Over 2 can bring the same carry on luggage as an adult. 
How old are yours?


----------



## picassoman (7 Jun 2011)

Thanks.

Aged 4 (x2) and 3.

So what happens with booster seats for the 4 yr olds ?


----------



## picassoman (7 Jun 2011)

From the Ryan Air web site it looks like they even charge for booster seats for infants ...

Additional infant equipment such as car/booster seats and travel cots up  to a maximum of 20kilos may be carried in addition to your personal  checked baggage allowance at a separate fee per item/per one way flight.  (). 

But does it make any difference - you cannot put an infant (< 2) into a booster seat !!


----------



## T McGibney (7 Jun 2011)

They are accepted as hand luggage.


----------



## huskerdu (7 Jun 2011)

picassoman said:


> The itenary email from Ryanair states - "There is no CHECKED/CABIN baggage allowance for infants."
> 
> Does this mean kids can not have carry on luggage and what do Ryanair define as an "infant" ?



An infant is defined as a child under two. They do not have to have their own seat, and can sit on their parents knee. This is why they get no carry on baggage, or luggage allowance. This is the same on Aer lingus and is fairly standard I think. 

Once a child has a paid for a ticket, the rules for carry on and checked baggage are the same as an adult ticket.


----------



## Complainer (4 Jul 2011)

T McGibney said:


> They are accepted as hand luggage.



Thanks - but only 1 item of hand-luggage per child right? So if they have the booster, they can't bring anything else on board?


----------



## Magpie (6 Jul 2011)

we put booster seats into checked baggage, and added on full car seats for 10€ each way. Buggies/strollers seem to be fine for any age, although technically they don't give an age you cna have them up to or how many. Yours will all have a hand luggage allowance as they are not infants.


----------



## choccy (6 Jul 2011)

buggies are fine you can bring them right to the steps of the plane- depending on which french airport you'll get them back at either plane steps or off luggage carousel. also when you get to the airport just make sure you let the person at the gate know you've 3 young kids- if you get them on a good day they'll let you go ahead ather the priority boarders.
i've always found it helps if the kids are screaming !!!
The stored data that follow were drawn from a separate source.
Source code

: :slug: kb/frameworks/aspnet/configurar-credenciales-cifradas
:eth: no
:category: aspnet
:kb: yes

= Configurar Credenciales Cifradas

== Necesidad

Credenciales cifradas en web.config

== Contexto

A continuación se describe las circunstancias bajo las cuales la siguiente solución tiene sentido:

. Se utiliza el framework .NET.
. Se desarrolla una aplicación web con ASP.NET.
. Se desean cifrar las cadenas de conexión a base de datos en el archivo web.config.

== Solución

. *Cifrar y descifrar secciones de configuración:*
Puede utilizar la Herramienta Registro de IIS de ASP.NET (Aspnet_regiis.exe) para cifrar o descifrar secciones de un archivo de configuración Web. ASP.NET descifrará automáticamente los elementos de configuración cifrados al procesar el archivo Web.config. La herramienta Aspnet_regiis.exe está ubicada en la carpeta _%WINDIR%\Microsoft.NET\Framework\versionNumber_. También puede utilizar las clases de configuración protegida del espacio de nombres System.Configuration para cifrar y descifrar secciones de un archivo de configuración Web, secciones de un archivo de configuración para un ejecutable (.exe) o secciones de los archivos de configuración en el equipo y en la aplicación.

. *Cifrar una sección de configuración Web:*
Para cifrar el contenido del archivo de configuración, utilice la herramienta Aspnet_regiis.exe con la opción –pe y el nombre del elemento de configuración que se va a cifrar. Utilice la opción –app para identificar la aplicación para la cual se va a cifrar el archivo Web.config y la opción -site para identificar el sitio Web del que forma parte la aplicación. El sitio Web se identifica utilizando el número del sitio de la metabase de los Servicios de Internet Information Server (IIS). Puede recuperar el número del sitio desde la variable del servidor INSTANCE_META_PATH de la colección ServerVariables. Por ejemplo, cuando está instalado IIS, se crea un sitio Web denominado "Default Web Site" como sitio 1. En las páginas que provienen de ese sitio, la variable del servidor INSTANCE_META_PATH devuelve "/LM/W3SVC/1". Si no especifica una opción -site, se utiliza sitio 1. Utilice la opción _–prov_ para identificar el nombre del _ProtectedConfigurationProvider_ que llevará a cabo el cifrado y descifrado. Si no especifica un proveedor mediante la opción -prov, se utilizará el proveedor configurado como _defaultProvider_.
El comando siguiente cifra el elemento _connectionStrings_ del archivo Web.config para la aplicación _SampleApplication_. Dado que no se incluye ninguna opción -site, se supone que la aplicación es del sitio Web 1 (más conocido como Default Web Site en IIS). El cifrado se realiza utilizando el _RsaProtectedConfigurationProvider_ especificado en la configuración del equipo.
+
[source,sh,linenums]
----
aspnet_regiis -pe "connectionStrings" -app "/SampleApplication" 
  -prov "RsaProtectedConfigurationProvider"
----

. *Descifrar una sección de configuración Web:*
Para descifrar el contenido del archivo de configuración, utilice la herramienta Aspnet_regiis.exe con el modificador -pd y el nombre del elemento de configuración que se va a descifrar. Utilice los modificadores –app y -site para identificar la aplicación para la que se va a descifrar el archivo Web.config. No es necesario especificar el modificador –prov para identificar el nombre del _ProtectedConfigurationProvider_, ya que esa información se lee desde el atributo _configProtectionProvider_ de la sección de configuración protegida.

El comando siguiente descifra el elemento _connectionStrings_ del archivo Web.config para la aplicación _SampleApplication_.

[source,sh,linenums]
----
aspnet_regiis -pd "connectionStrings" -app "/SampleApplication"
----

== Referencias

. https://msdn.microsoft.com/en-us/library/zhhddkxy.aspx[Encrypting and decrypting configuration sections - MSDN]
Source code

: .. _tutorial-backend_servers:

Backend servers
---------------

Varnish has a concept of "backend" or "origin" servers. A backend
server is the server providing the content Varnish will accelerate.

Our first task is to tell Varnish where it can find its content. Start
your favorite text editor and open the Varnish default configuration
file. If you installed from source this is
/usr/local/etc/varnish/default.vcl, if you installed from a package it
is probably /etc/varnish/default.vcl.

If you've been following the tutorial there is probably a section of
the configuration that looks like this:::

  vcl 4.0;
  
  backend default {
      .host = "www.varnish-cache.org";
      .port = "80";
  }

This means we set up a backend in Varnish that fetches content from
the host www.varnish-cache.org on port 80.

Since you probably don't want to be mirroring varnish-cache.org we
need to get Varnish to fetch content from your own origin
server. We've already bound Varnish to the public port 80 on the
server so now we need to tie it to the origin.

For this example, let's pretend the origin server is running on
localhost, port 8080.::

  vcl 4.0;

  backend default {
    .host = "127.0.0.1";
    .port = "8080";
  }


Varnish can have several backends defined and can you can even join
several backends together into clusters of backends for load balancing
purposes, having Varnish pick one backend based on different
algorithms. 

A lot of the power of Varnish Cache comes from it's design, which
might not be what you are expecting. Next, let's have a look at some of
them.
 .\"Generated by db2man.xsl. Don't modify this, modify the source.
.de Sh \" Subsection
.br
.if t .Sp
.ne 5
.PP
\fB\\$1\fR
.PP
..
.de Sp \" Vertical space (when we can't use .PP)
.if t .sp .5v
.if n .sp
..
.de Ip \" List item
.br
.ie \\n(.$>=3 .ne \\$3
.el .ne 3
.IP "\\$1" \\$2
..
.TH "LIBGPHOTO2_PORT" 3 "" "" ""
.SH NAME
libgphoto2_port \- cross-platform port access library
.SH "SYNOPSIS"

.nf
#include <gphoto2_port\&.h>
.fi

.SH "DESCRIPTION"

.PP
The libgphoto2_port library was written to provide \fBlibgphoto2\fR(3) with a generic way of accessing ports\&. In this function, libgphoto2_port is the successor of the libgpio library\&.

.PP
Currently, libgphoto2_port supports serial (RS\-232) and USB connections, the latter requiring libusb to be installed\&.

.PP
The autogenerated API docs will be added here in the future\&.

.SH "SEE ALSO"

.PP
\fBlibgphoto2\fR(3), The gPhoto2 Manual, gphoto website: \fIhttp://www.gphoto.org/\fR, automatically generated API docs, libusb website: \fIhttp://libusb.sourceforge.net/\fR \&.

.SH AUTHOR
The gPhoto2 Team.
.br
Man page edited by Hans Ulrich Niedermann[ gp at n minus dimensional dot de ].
for their boosters- i suggest you put the booster in a little back pack / bag for each of them with their books/ colouring things /snack whatever for the plane- once the bags below 7 kg and small enough for hand luggage- then when you get on the plane you can take out the boosters and put them in the overhead thingy and leave them with thier little bags with their stuff/ snacks etc. its really all about getting past the 'luggage police' when you board the plane.


----------